Oil markets whipsaw as Iran-US tensions flare again: Brent swings around $96 amid Strait of Hormuz crisis
European energy markets endured another volatile session on Wednesday 28 May 2026, as renewed military exchanges between the United States and Iran reignited the geopolitical risk premium that has dominated crude pricing since February. The July Brent contract swung sharply, trading around $96 a barrel after the US military downed four Iranian drones and struck a ground base in southern Iran, prompting Tehran to target a US base and vessels in the Strait of Hormuz.
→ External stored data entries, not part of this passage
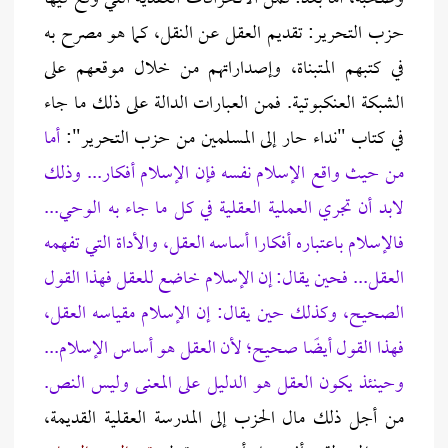
حزب التحرير: تقديم العقل عن النقل، كما هو مصرح به
في كتبهم المتبناة، وإصداراتهم من خلال موقعهم على
الشبكة العنكبوتية. فمن العبارات الدالة على ذلك ما جاء
في كتاب "نداء حار إلى المسلمين من حزب التحرير":
أما
من حيث واقع الإسلام نفسه فإن الإسلام أفكار... وذلك
لابد أن تجري العملية العقلية في كل ما جاء به الوحي...
فالإسلام باعتباره أفكارا أساسه العقل، والأداة التي تفهمه
العقل... فحين يقال: إن الإسلام خاضع للعقل فهذا القول
الصحيح، وكذلك حين يقال: إن الإسلام مقياسه العقل،
فهذا القول أيضًا صحيح؛ لأن العقل هو أساس الإسلام...
وحينئذ يكون العقل هو الدليل على المعنى وليس النص.
من أجل ذلك مال الحزب إلى المدرسة العقلية القديمة،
The most significant oil crisis in modern history
Analysts at Ostrum Asset Management have not minced words: the closure of the Strait of Hormuz has created the most significant oil crisis in modern history, with more than 14 million barrels per day knocked out of service and cumulative Gulf production losses exceeding one billion barrels since February 2026. The strait remains the single most important chokepoint in global energy logistics.
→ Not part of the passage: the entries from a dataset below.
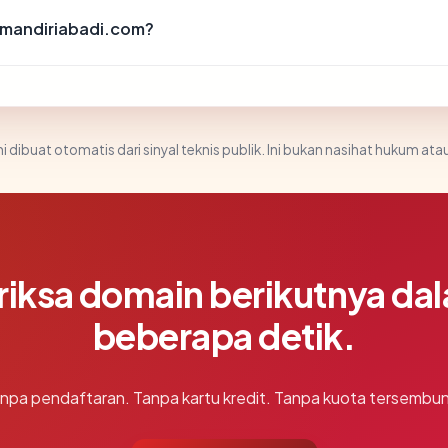
mandiriabadi.com?
i dibuat otomatis dari sinyal teknis publik. Ini bukan nasihat hukum atau
riksa domain berikutnya da
beberapa detik.
npa pendaftaran. Tanpa kartu kredit. Tanpa kuota tersembun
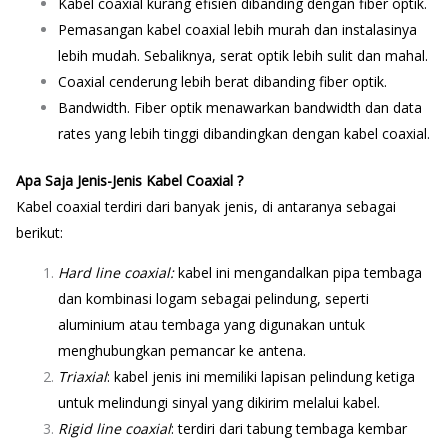
Kabel coaxial kurang efisien dibanding dengan fiber optik.
Pemasangan kabel coaxial lebih murah dan instalasinya
lebih mudah. Sebaliknya, serat optik lebih sulit dan mahal.
Coaxial cenderung lebih berat dibanding fiber optik.
Bandwidth. Fiber optik menawarkan bandwidth dan data
rates yang lebih tinggi dibandingkan dengan kabel coaxial.
Apa Saja Jenis-Jenis Kabel Coaxial ?
Kabel coaxial terdiri dari banyak jenis, di antaranya sebagai
berikut:
Hard line coaxial:
kabel ini mengandalkan pipa tembaga
dan kombinasi logam sebagai pelindung, seperti
aluminium atau tembaga yang digunakan untuk
menghubungkan pemancar ke antena.
Triaxial
: kabel jenis ini memiliki lapisan pelindung ketiga
untuk melindungi sinyal yang dikirim melalui kabel.
Rigid line coaxial
: terdiri dari tabung tembaga kembar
The price action has been brutal in both directions. Crude had retreated on Tuesday on hopes of a framework agreement between Washington and Tehran, only to rebound as the strikes shattered that optimism. Energy traders caution that any reported framework could yet be walked back, particularly given the absence of explicit US confirmation.
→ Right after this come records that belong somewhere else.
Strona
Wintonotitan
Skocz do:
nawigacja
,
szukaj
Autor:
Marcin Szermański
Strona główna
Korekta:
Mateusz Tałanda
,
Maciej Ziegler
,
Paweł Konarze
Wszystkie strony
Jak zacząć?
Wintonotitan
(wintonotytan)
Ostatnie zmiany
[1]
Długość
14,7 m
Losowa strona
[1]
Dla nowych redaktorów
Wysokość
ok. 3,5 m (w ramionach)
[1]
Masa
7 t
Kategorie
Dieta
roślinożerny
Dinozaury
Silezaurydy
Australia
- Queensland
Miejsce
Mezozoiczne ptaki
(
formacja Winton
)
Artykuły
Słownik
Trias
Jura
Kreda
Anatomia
Equity markets stay cautious
European equities adopted a defensive posture. The volatility feeds directly into the inflation dynamics flagged by the Commission’s Spring Forecast, which now sees energy commodity prices remaining around 20% above pre-war levels well into 2027. For European industry — already grappling with elevated input costs — the prospect of a prolonged Hormuz disruption represents a structural headwind rather than a transitory spike, complicating the European Central Bank’s path ahead of its 11 June Governing Council.